We were able to have a short Interview with the excellent artist, and in spite of the “gray political cloud” on our both heads, we were able to exhibit his work in the Israeli Art Magazine.
Thank you Reza for the Interview, Let’s talk about your interesting art, which is full of details and very colorful. Is there a symbolic meaning in your art?
Thank you for the Interview, Im very honored, I see myself as a man of peace and friendships, and art is a very powerful tool for achieving peaceful life.
As i see it, Drawing & painting is a language; a way of communication in the world of signs, and every visual sign having a particular meaning and function, in addition to the aesthetic values, possess a unique atmosphere that stems from the artist’s technique and into the performance.
The visual world I create, shows the metamorphosis of deconstruction and blending together of signs. The results have caused my technique to be a tool as an instrument, Produce a diversity of forms in the method’s of depiction.
Such forms in my work, are everywhere, ranging from the objective to the subjective, my compositions are rooted in Persian miniature and meant expressing act.
In that element and signs, that are painted in juxtaposition to each other. There is no perspective for the eyes to ultimately be led to a single focal point; In the Iranian painting, there is an equal amount of images in all four corners of the frame without any signs of light & shadow.
For instance, there is no night. Light is daylight where people are holding torches or lamps and the viewer has to guess whether it’s nighttime, and that fantasy of the mind is rooted in a philosophical establishment that I have tried to blend in with the basic of my work.
Fluidity of form and execution is rooted in fluidity of mind, and leads to a method of depictions that is contradictory and inconsistent in terms of views, this is the main components of postmodernism. With that, I tried to represent the code of language.
The presence of suspense on the overall message, the use of code language stems from life in a land whose conflicted and imperfect, Repressive reality has turned me away. From the cruel societal realities toward isolation. My Art works are structural protesting, expressed as imaginary images.
In art we should understand that painting is a medium. For instance, the explicit etchings of the tragedies of war.
In addition to possessing artistic value, the art served as a media network to inform Europe about what went on in Syria for example, The emergence of high-speed mass media gave me the idea to change the News-bearing role in my artwork to portray a sense of chaos & disarray in an inward fashion, in line with the result of my work.
I should point out that painting exhibit the fundamental characteristic of the land where it’s created; in Iran, paintings have always portrayed a magical, decorative nature and illusions. And of course I intend to keep that characteristic in my art .
What is the creating process? How does the process looks like?
Well, First of all, I’m working many hours each day, making several projects in a day, sometimes simultaneously in a day: drawing. Painting.

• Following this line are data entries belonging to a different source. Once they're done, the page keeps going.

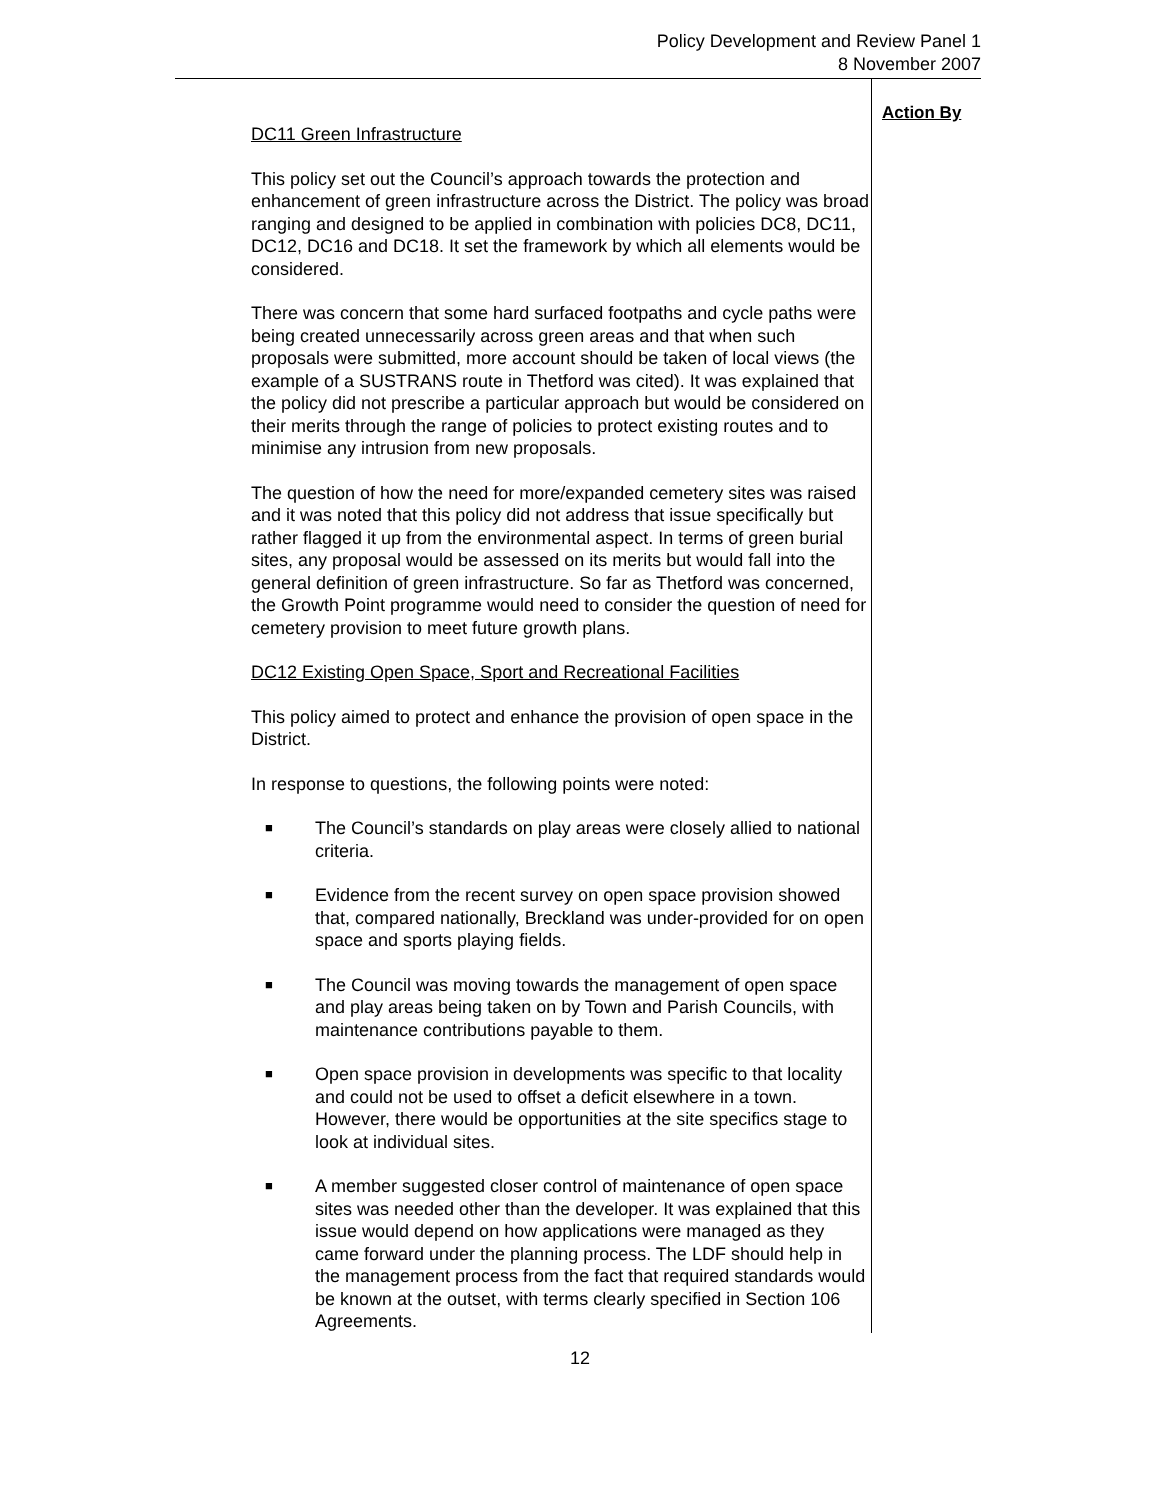Policy Development and Review Panel 1
8 November 2007
DC11 Green Infrastructure
This policy set out the Council’s approach towards the protection and enhancement of green infrastructure across the District. The policy was broad ranging and designed to be applied in combination with policies DC8, DC11, DC12, DC16 and DC18. It set the framework by which all elements would be considered.
There was concern that some hard surfaced footpaths and cycle paths were being created unnecessarily across green areas and that when such proposals were submitted, more account should be taken of local views (the example of a SUSTRANS route in Thetford was cited). It was explained that the policy did not prescribe a particular approach but would be considered on their merits through the range of policies to protect existing routes and to minimise any intrusion from new proposals.
The question of how the need for more/expanded cemetery sites was raised and it was noted that this policy did not address that issue specifically but rather flagged it up from the environmental aspect. In terms of green burial sites, any proposal would be assessed on its merits but would fall into the general definition of green infrastructure. So far as Thetford was concerned, the Growth Point programme would need to consider the question of need for cemetery provision to meet future growth plans.
DC12 Existing Open Space, Sport and Recreational Facilities
This policy aimed to protect and enhance the provision of open space in the District.
In response to questions, the following points were noted:
■ The Council’s standards on play areas were closely allied to national criteria.
■ Evidence from the recent survey on open space provision showed that, compared nationally, Breckland was under-provided for on open space and sports playing fields.
■ The Council was moving towards the management of open space and play areas being taken on by Town and Parish Councils, with maintenance contributions payable to them.
■ Open space provision in developments was specific to that locality and could not be used to offset a deficit elsewhere in a town. However, there would be opportunities at the site specifics stage to look at individual sites.
■ A member suggested closer control of maintenance of open space sites was needed other than the developer. It was explained that this issue would depend on how applications were managed as they came forward under the planning process. The LDF should help in the management process from the fact that required standards would be known at the outset, with terms clearly specified in Section 106 Agreements.
Action By
12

Making sketches in my sketch book.
The process… I do believe my soul is moving my hand on the paper or canvas…
Professionally, what’s your goal?
My dream is to make a book of animation. In this book, the drawing and paintings will have the motion on the paper.
Can you choose one artwork that influenced you and you love the most?
I love all the artworks by Caravaggio
Especially David & Goliath.
Thank you, dear Reza, we wish you all the best and many more exhibitions around the world. Maybe and hopefully we will visit your exhibition in Israel…one day.